### [WHAT TO DO]
A - Reproduce verbatim the passage of the commentary on the BART extension, starting with "Herhold featured an" and going on through "new BART extension.".
B - Write the next part of the commentary on the BART extension, picking up after its final sentence.

* Begin EXCERPT *

San Jose Mercury columnist Scott Herhold highlighted why the BART extension is a bad idea.
Herhold featured an "exchange" between former BART director Roy Nakadegawa, who has always opposed to the BART extension, and VTA General Manager Michael Burns.
There are some assertions from Burns that require a response from VTA Watch:
"As you know, the BART extension is a significant part of the Measure A project package that was approved by 70 percent of voters in 2000."
Although VTA has always suggested that BART is popular due to fact that the 2000 Measurea A was passed by over 70%, Burns should know that winning sales taxes doesn't need BART extensions. When he was the head of Muni in 2003, the transportation sales tax in San Francisco (Prop K) was passed by nearly 75% without promise of any new BART extension.
"Specifically, Mr. Nakadegawa's statement that the BART project is 'tremendously expensive, better suited to dense urban areas than suburban transit,' ignores the fact that BART currently serves Livermore, Pleasanton and San Mateo County well."
BART provided a service that was not, and cannot be, well utilized in those areas. It takes real money when operating nearly empty trains late at night in the suburbs. The BART SFO extension has drained so much resources out of SamTrans and its bus service never recovered to like it had before in the mid 90's before the agency committed to build BART. The Caltrain connection to the San Francisco Airport was even worse today than before.

* End EXCERPT *
* Begin MATERIAL SHOWN *

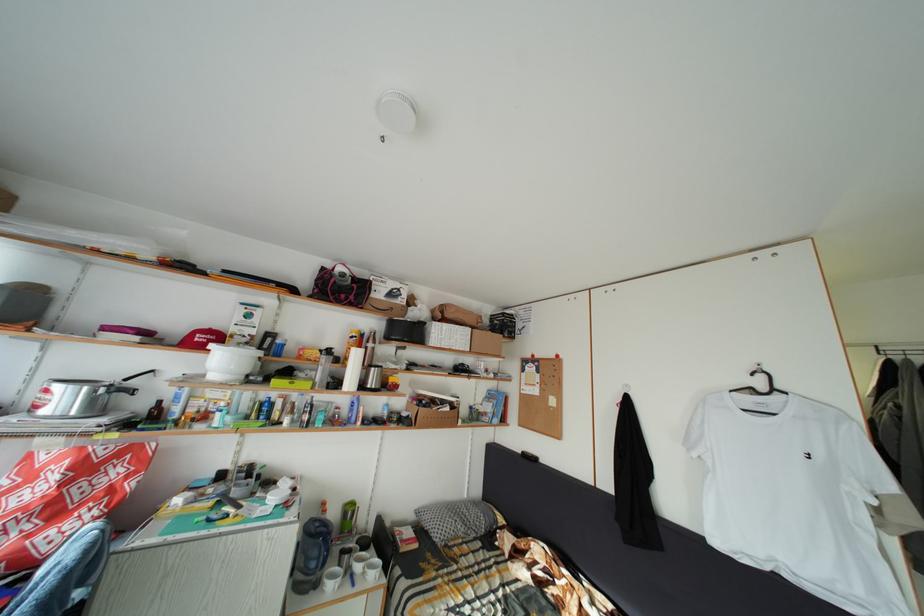
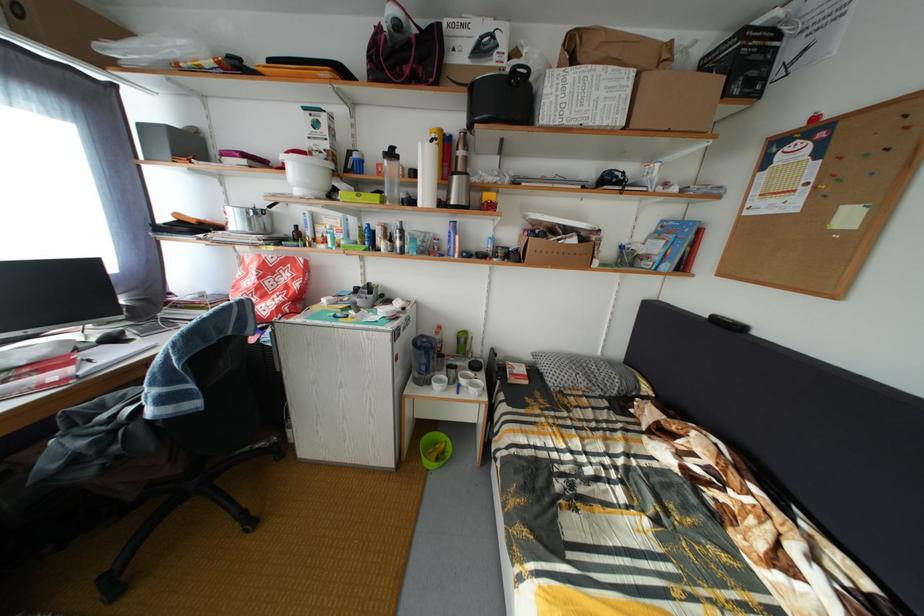
Find the pixel in the second image that matches point (382, 375) in the first image.

(464, 184)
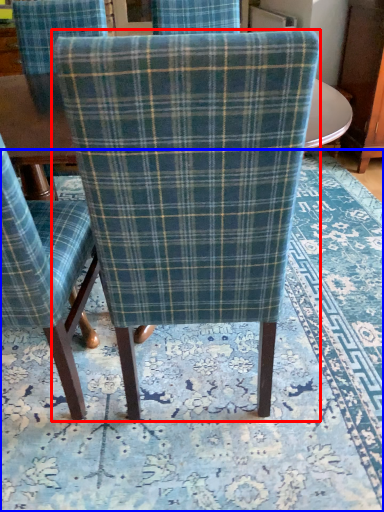
Question: Which point is further to the camera, chair (highlighted by a red box) or mat (highlighted by a blue box)?

Choices:
 (A) chair
 (B) mat

Answer: (B)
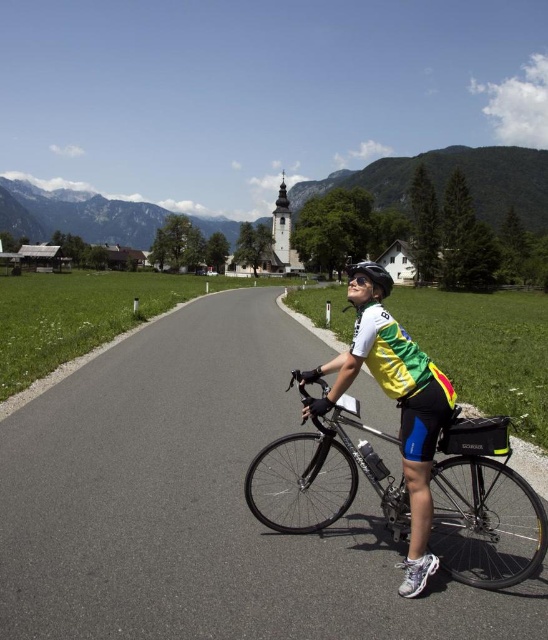
Measure the distance between point (385,468) and camera.

4.74 meters

Is shiny black bicycle at center further to the viewer compared to matte black helmet at center?

No.

Which is behind, point (447, 525) or point (370, 280)?

Point (370, 280)

Find the location of a particular element. The height and width of the screenshot is (640, 548). shiny black bicycle at center is located at coordinates point(483,492).

Which is more to the left, yellow/reflective fabric cyclist at center or matte black helmet at center?

yellow/reflective fabric cyclist at center is more to the left.

Who is higher up, yellow/reflective fabric cyclist at center or matte black helmet at center?

Positioned higher is matte black helmet at center.

Locate an element on the screen. yellow/reflective fabric cyclist at center is located at coordinates (399, 408).

Is yellow/reflective fabric cyclist at center to the left of shiny black bicycle at center from the viewer's perspective?

Incorrect, yellow/reflective fabric cyclist at center is not on the left side of shiny black bicycle at center.

Who is shorter, yellow/reflective fabric cyclist at center or shiny black bicycle at center?

With less height is yellow/reflective fabric cyclist at center.

Where is `yellow/reflective fabric cyclist at center`? The image size is (548, 640). yellow/reflective fabric cyclist at center is located at coordinates (399, 408).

* End MATERIAL SHOWN *

### [ANSWERS TO EACH TASK]
A -
Herhold featured an "exchange" between former BART director Roy Nakadegawa, who has always opposed to the BART extension, and VTA General Manager Michael Burns.
There are some assertions from Burns that require a response from VTA Watch:
"As you know, the BART extension is a significant part of the Measure A project package that was approved by 70 percent of voters in 2000."
Although VTA has always suggested that BART is popular due to fact that the 2000 Measurea A was passed by over 70%, Burns should know that winning sales taxes doesn't need BART extensions. When he was the head of Muni in 2003, the transportation sales tax in San Francisco (Prop K) was passed by nearly 75% without promise of any new BART extension.

B -
Big city subways have standing loads during much of the day in most parts of the line. VTA will not get this level of ridership on the BART extension.
"Increasing the capacity for local streets and highways to absorb the projected growth in traffic would also be extremely costly, and the feasibility of this would have to be factored into any alternative public transit proposal."
The "congestion management" (highway planning) side of VTA has proposed a number of new carpool lanes and rebuilt interchanges along I-880 and I-680, as well as a new connector between I-880 and I-680. VTA already has funding sources dedicated to these projects.
"Nakadegawa's point that it could easily end up costing $9 billion to $10 billion has no basis in fact and ignores VTA's history of delivering 25 Measure B projects, three light rail lines, and numerous highway projects within budget and on schedule."
The BART project can cost $7-9 billion because VTA has always refused to account for the bonding cost like other non-VTA transit projects. When asked about it, the EIR states that it is a part of the "Measure A program". What a nice way to make BART look cheaper by relabeling the bonding cost into another category.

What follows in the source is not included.